The scenario doesn’t mimic nature and is not in the best interests of bears or human education. Keeping animals in confinement for our amusement teaches only bad habits, and it stirs our hunger for animal sideshows and bolsters reckless demand for personal ownership of wild animals through the exotic pet trade.

First, consider why bear sanctuaries exist. Sometimes, it’s to house bear cubs orphaned when their mothers are shot for being too friendly. (Oswald’s apparently received two cubs for this reason.) While national parks beg visitors not to feed the bears, some people just cannot resist. The result is a bear acclimated to people that must be killed to protect human safety.

Ironically, that’s exactly what happened to a juvenile bear at Oswald’s Ranch after she escaped her enclosure. Killed for being friendly.

Second, consider the lesson. Do you think the crowds of delighted visitors taking pictures with baby bears as they feed them spoons of jelly and Fruit Loops leave with a true respect for nature and the dangers of feeding bears in the wild?

As a roadside zoo, Oswald’s actually runs afoul of Michigan’s Large Carnivore Act. But, it was shielded by legislation signed into law by Governor Snyder in 2013 who said, “Oswald’s Bear Ranch is an important piece of the Upper Peninsula culture…providing the public with education about black bears.”

But what lesson is more fundamental than “Don’t feed the bears”?

When we expressed our discontent with the MLive article, an encouraging number of people already had an impressive understanding of the issue. But there were also many responders who had visited the ranch and defended it for various reasons.

Animal cruelty is never without its co-conspirators, often unwitting. Or with the help of the proverbial “blind eye,” turned so that we can keep doing what feels good.

We also know that making moral choices can be a huge challenge in today’s complicated world. That is why HSHV focuses so much on education and awareness. Our goal is to help compassionate people do “less harm and more good.”

I get the draw of places like this. If I weren’t acutely aware of humans and their easy descent into animal cruelty for money, fun, or convenience, I, too, would want to hold a baby bear!

But wild animals are not meant to live in captivity, and forcing them to do cutesy things to delight human audiences is never in the interest of animal welfare.

True sanctuaries and conservation-focused zoos give animals plenty of natural, species-specific space and the ability to express instinctive behaviors. The attention is on THEIR quality of life. There are no animal shows, spoons of jelly, or selfies.  

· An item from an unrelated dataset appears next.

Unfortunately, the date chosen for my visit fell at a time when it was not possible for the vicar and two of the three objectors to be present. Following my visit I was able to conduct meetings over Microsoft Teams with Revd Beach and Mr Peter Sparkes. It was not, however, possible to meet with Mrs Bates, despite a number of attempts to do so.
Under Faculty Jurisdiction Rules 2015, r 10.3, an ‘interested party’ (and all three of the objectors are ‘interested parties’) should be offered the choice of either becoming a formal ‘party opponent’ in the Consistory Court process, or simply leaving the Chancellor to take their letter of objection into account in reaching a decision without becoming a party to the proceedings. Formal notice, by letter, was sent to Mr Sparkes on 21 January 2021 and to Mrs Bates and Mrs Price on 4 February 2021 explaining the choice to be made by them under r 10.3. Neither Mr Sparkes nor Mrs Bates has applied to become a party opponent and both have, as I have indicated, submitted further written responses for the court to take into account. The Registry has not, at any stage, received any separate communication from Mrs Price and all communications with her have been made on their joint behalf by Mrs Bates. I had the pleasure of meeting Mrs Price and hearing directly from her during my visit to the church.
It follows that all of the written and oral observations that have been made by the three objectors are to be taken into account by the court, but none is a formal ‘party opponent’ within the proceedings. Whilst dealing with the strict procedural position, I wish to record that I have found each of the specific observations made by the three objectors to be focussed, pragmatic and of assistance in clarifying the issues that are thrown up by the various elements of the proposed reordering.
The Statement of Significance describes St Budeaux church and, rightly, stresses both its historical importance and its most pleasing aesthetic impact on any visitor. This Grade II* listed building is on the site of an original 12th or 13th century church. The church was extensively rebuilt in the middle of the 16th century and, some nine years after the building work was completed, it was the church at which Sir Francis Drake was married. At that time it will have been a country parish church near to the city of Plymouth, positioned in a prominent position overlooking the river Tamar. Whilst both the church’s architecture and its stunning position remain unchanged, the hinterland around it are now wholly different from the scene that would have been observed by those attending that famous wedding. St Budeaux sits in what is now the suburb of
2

Of course, animal entertainment abuses extend way beyond captive wild animals, including trophy hunting, dog fighting, rodeos, and horse and dog racing. We desperately need better legislative and regulatory protections for all animals. But one of the simplest things we can do is not support frivolous entertainment activities with our money. Even if the kids beg. Let’s show them that doing the right thing is not always fun, but there is great honor in sacrificing for those we love.